**Exercise description**
From the line with "cancer stained with" through the line with "(3,3'-diaminobenzidine) immunohistochemical staining", repeat the entries verbatim, both end lines included, and add nothing.

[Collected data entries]

○ ○ ○

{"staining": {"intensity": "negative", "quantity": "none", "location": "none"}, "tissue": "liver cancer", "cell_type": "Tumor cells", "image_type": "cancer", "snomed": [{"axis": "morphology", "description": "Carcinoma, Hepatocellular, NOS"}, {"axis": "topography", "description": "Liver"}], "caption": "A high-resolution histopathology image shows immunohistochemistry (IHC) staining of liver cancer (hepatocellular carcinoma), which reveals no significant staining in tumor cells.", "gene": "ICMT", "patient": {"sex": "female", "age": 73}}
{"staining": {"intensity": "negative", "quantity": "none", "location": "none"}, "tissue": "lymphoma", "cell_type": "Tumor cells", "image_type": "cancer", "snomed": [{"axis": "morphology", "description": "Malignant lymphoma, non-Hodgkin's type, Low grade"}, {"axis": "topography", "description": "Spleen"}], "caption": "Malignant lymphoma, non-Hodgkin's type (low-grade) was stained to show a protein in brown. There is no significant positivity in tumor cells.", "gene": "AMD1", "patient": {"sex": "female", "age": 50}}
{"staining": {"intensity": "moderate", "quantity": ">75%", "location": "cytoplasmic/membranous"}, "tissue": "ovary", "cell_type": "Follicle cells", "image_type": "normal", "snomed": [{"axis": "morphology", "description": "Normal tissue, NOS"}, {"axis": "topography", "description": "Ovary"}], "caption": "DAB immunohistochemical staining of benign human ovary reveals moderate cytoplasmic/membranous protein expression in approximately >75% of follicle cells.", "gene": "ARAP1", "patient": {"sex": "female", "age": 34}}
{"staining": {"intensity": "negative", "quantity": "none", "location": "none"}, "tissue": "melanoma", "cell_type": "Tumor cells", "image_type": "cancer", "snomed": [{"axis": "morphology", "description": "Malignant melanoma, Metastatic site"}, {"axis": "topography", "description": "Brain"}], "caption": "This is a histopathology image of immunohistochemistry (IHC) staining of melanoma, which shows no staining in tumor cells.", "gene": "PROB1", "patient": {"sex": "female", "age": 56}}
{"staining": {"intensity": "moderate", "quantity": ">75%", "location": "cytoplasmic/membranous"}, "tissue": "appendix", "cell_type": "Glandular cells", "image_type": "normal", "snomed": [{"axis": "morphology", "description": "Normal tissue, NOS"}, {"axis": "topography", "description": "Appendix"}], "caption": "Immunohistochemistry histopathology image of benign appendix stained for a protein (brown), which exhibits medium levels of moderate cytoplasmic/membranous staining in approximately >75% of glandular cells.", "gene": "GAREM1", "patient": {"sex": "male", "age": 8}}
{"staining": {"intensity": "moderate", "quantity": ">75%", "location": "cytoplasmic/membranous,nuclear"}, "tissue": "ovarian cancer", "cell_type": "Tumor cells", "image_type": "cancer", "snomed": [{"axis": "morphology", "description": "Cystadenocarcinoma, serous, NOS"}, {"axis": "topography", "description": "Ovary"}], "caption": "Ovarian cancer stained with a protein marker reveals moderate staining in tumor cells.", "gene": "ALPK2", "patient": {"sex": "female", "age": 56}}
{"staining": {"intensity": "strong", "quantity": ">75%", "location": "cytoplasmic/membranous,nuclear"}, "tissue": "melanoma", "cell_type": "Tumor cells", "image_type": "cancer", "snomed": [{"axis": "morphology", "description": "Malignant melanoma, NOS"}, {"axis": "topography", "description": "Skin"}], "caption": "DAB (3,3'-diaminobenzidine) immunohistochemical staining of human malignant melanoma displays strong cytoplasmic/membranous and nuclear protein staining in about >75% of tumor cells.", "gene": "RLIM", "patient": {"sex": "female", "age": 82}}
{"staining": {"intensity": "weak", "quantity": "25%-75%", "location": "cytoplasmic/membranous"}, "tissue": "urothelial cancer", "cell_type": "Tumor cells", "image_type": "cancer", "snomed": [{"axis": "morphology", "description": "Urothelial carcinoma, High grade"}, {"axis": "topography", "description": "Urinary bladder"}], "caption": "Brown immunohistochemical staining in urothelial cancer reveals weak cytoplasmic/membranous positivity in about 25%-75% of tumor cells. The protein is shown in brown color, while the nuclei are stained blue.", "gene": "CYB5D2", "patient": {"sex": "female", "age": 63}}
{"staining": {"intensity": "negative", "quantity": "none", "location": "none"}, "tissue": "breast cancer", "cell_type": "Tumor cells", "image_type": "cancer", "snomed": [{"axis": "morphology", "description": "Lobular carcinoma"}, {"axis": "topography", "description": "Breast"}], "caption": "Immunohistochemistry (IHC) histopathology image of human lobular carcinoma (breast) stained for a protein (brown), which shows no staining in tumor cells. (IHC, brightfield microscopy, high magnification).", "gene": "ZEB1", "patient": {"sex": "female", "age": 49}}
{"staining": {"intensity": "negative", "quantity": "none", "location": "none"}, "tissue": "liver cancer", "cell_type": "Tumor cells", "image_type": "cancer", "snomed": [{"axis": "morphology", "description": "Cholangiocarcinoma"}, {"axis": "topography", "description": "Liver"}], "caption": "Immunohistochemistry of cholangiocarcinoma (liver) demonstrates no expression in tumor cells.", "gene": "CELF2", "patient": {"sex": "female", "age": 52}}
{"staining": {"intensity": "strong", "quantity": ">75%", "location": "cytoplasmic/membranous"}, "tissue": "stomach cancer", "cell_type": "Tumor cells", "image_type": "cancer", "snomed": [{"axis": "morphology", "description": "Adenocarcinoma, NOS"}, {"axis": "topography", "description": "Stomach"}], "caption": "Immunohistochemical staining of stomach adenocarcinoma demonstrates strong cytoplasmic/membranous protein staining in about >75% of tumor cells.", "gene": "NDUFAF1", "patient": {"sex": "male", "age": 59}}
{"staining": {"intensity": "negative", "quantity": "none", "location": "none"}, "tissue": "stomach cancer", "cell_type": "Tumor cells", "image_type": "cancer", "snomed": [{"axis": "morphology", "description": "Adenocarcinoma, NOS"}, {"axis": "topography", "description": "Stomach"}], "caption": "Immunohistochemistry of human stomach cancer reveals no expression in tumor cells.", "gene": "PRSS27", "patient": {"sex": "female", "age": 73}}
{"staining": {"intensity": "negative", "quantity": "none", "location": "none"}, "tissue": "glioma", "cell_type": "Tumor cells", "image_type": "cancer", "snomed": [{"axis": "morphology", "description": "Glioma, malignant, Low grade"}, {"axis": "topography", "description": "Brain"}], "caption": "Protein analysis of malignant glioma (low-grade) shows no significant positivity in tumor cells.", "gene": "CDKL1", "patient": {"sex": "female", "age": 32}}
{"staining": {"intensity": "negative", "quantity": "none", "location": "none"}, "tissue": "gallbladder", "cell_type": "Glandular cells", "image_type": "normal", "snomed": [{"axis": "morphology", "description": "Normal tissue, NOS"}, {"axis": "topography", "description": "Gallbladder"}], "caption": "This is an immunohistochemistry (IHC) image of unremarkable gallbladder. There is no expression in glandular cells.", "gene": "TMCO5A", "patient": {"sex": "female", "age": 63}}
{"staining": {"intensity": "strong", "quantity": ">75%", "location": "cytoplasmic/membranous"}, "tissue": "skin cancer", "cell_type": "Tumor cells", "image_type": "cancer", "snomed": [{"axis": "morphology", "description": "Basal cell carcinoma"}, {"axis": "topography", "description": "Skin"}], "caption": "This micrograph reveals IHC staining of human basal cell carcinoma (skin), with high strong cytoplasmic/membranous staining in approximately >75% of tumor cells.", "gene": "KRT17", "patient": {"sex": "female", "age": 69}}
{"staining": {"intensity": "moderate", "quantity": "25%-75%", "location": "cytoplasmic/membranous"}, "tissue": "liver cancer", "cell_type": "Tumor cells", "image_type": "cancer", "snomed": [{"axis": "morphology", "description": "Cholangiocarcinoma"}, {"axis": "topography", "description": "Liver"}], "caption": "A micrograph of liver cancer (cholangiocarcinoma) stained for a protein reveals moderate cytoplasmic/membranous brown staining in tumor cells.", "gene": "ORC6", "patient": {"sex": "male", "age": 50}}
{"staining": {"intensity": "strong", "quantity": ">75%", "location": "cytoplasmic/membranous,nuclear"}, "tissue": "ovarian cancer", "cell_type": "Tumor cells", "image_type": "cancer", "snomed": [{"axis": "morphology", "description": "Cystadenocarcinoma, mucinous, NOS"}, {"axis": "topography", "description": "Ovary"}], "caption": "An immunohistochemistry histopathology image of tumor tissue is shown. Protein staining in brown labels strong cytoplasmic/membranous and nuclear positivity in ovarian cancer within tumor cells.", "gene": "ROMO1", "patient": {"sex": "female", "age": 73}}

○ ○ ○

**Reply to the exercise**
{"staining": {"intensity": "moderate", "quantity": ">75%", "location": "cytoplasmic/membranous,nuclear"}, "tissue": "ovarian cancer", "cell_type": "Tumor cells", "image_type": "cancer", "snomed": [{"axis": "morphology", "description": "Cystadenocarcinoma, serous, NOS"}, {"axis": "topography", "description": "Ovary"}], "caption": "Ovarian cancer stained with a protein marker reveals moderate staining in tumor cells.", "gene": "ALPK2", "patient": {"sex": "female", "age": 56}}
{"staining": {"intensity": "strong", "quantity": ">75%", "location": "cytoplasmic/membranous,nuclear"}, "tissue": "melanoma", "cell_type": "Tumor cells", "image_type": "cancer", "snomed": [{"axis": "morphology", "description": "Malignant melanoma, NOS"}, {"axis": "topography", "description": "Skin"}], "caption": "DAB (3,3'-diaminobenzidine) immunohistochemical staining of human malignant melanoma displays strong cytoplasmic/membranous and nuclear protein staining in about >75% of tumor cells.", "gene": "RLIM", "patient": {"sex": "female", "age": 82}}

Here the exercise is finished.